## Text provided
Revolution and Counter-Revolution in Hungary. Hugo Dewar and Daniel Norman 1957

II: The Communists and the Revolution

... and how men fight and lose the battle, and the thing that they fought for comes about in spite of their defeat, and when it comes turns out to be not what they meant, and other men have to fight for what they meant under another name – William Morris, The Dream of John Ball

Duka Julius, special correspondent in Hungary of the Yugoslav government’s paper Politika, wrote after the suppression of the revolution that ‘an outburst of the accumulated dissatisfaction of the people, including the Communists themselves, with the country’s government had to take place sooner or later’. Yet, before the event, no one could have foretold that the outburst would be of such proportions. Demonstrations, minor disturbances, strikes, riots even. But a revolution sweeping the entire country and involving the entire people, a movement so powerful that ‘the entire structure of the state and party collapsed in only a few hours’ (Duka Julius) – who would have dreamed it possible in Hungary?

The first reaction of the Hungarian Communist Party to the revolution is exemplified in the radio speech of János Kádár on 24 October 1956, the day after the outbreak:

It is only with burning anger that we can speak of this attack by counter-revolutionary reactionary elements against the capital of our country, against our people’s democratic order and the power of the working class.

## Entries supplied

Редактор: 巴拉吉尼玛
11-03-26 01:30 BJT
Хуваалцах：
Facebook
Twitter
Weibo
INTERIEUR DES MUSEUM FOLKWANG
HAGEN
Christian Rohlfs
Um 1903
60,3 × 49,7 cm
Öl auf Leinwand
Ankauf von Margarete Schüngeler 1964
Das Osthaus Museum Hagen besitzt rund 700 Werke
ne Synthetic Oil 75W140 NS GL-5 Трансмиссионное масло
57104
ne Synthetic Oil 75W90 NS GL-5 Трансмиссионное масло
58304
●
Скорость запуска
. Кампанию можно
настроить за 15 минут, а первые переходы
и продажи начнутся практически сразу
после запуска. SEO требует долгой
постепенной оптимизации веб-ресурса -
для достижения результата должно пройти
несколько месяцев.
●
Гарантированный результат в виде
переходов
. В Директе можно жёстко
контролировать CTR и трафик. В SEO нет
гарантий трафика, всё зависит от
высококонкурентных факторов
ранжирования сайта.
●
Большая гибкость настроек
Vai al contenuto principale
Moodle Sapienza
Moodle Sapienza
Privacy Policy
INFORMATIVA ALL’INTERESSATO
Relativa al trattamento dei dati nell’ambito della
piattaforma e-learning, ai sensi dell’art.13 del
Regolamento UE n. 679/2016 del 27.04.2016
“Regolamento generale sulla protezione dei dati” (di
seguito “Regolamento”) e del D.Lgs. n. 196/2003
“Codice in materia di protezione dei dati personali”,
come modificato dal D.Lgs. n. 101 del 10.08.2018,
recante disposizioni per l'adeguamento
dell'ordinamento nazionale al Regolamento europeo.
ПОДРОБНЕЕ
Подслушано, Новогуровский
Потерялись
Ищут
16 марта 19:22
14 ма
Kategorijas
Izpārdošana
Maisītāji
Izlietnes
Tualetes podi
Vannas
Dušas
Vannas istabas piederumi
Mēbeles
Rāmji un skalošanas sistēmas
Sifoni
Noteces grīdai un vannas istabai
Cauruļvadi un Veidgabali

...

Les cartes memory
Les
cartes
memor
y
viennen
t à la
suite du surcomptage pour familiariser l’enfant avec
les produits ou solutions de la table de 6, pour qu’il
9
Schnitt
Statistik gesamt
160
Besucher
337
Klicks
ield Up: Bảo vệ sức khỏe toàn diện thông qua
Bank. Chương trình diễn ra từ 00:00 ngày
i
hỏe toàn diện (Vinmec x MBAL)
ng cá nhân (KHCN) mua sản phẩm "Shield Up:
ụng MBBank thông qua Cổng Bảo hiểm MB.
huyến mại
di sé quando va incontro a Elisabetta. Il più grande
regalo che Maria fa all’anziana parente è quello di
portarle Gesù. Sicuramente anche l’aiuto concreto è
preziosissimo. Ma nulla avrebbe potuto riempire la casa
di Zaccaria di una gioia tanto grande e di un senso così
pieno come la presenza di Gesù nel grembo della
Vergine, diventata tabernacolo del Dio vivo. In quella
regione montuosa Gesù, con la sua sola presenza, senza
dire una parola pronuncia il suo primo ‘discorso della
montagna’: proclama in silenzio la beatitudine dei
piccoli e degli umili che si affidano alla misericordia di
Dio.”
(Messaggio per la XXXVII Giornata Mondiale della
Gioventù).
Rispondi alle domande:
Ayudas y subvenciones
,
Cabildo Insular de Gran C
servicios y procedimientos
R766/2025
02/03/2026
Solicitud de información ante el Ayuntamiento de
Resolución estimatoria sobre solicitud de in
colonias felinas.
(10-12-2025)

* * *

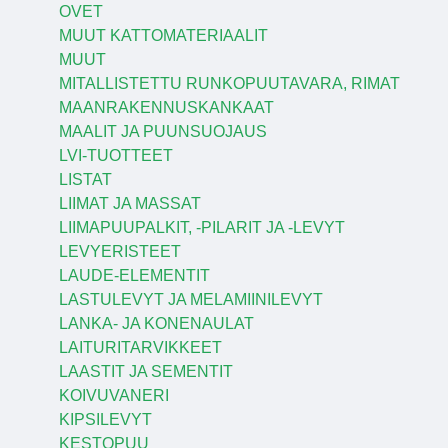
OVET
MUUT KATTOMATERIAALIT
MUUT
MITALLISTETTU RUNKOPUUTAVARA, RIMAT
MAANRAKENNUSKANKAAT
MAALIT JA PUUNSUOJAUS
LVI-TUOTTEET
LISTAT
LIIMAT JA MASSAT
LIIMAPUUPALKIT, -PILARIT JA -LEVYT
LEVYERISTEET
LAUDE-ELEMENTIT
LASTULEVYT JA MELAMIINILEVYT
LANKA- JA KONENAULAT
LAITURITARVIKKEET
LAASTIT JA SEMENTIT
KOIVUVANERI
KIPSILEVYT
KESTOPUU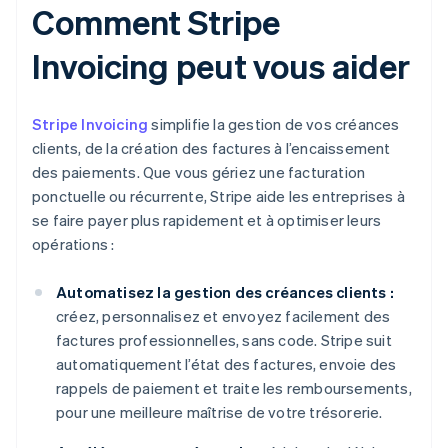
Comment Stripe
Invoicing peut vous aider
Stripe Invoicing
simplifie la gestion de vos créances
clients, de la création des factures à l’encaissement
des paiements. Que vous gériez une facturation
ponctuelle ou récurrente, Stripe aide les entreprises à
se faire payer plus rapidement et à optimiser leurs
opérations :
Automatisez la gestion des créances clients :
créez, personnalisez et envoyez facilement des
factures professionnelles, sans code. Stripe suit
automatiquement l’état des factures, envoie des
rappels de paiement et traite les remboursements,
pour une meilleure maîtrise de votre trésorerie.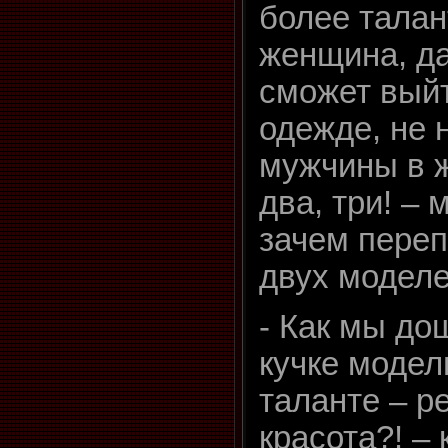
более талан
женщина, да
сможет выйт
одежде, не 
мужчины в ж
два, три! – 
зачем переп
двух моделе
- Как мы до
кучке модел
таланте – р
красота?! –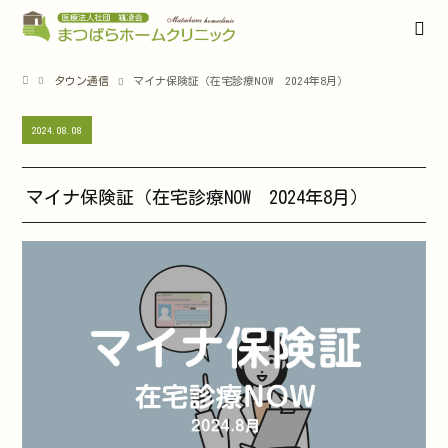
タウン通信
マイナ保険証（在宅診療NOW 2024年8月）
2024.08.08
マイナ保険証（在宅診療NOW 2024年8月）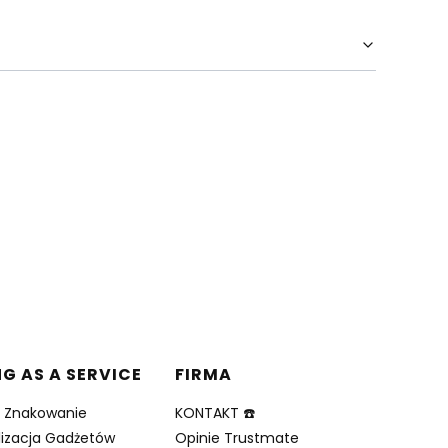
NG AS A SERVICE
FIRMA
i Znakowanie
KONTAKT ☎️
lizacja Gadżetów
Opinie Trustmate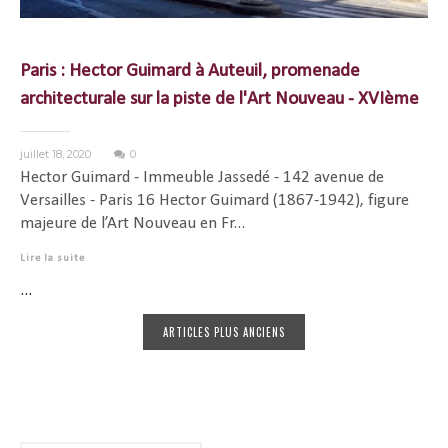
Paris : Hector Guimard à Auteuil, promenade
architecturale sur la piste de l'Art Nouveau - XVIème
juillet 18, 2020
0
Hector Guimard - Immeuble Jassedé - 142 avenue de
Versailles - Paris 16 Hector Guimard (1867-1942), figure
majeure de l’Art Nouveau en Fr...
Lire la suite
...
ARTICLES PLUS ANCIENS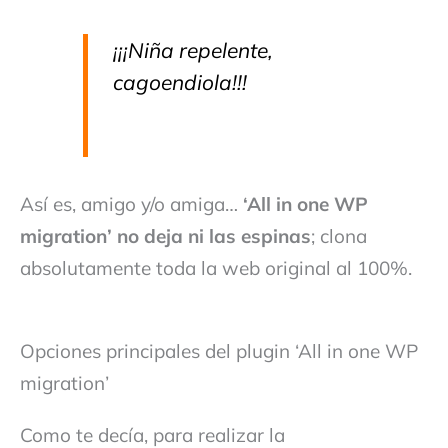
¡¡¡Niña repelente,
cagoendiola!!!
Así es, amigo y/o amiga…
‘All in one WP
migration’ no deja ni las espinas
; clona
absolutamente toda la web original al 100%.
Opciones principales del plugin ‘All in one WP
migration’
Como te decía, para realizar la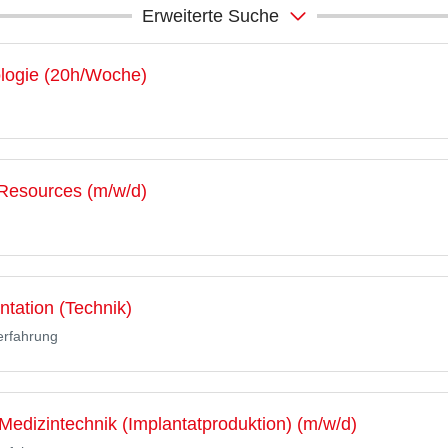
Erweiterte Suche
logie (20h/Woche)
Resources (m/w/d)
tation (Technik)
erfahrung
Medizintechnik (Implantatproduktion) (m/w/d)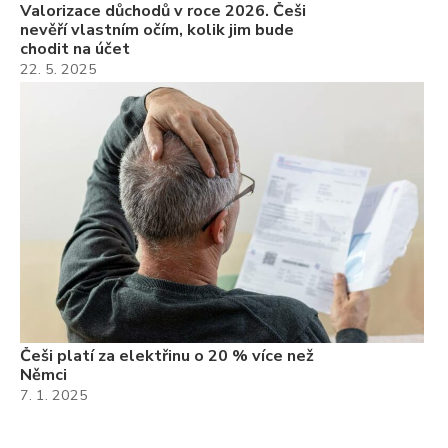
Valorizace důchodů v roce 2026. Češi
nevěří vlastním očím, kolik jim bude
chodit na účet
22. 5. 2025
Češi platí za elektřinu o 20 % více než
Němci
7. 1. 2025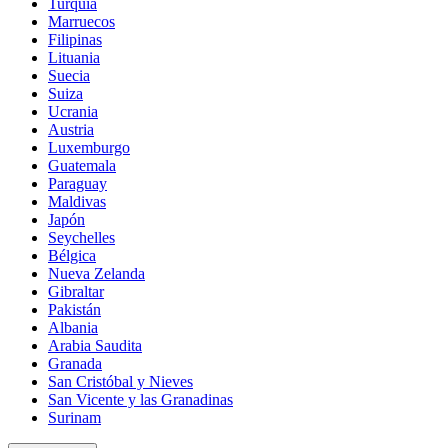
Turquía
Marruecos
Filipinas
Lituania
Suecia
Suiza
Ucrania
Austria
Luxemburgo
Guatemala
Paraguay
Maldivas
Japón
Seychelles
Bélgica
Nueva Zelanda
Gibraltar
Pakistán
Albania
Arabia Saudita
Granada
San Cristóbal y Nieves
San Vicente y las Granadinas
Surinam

## Exercises
1. In the text on the 1956 Hungarian revolution, on what date did János Kádár give his radio speech?
2. Retype the part of the text on the 1956 Hungarian revolution that starts with "The first reaction" and ends with "the working class.".
3. Write what comes next in the text on the 1956 Hungarian revolution, picking up after its final sentence.

## Your responses
1. 24 October 1956, the day after the outbreak.

2.
The first reaction of the Hungarian Communist Party to the revolution is exemplified in the radio speech of János Kádár on 24 October 1956, the day after the outbreak:

It is only with burning anger that we can speak of this attack by counter-revolutionary reactionary elements against the capital of our country, against our people’s democratic order and the power of the working class.

3.
The Stalinists still did not think it possible that the mass of the people were in revolt. Even so, they had so little confidence in their own forces that they at once appealed to the Russians. And even the most politically conscious leaders of the revolution did not at first realise its strength, and, as always on these occasions, lagged behind the masses:

When news spread about the Soviet intervention, most of our older friends, particularly those with some political experience, were convinced that all resistance would be useless from now on. What could unarmed Hungarian students and workers do against Russian armed forces? (Dezsö Kozák, Franc-Tireur, Paris, 18 December 1956)

This was undoubtedly also the attitude of the die-hard Communists. So much so that they continued for some time to lie even to themselves about the gravity of the situation. Even Imre Nagy and other non-Stalinist Communists were apparently unaware of the tremendous force and scope of the explosion. As the days went by, and still the workers – now the heart and body of the battle – refused stubbornly to lay down their arms, the Stalinist elements grew progressively less truculent, more uncertain of themselves, until finally they fell back in disorder. Then Nagy came forward to refute Kádár and the other Stalinists in a speech on 28 October, in which he said: ‘The government rejects the view that sees the present formidable popular movement as a counter-revolution.’ Undoubtedly individuals and reactionary, counter-revolutionary elements had attempted to take advantage of the situation for their own ends:

But it is also indisputable that in this movement, a great national and democratic movement, embracing and unifying all our people, unfolded itself with elemental force. This movement has the aim of guaranteeing our national independence and sovereignty, of advancing the democratisation of our social, economic and political life, for this alone can be the basis of socialism in our country.

The Hungarian revolution, in spite of its seeming defeat, has inflicted a wound that will never heal. But the death of a tyrant is not something that happens in a mechanical fashion, like the gradual wearing out of a machine. The hold exercised by the Communist myth even in the West over the minds of millions remains strong. But the lessons of the Hungarian revolution have done much to shake off its hold and can do more, if widely propagated.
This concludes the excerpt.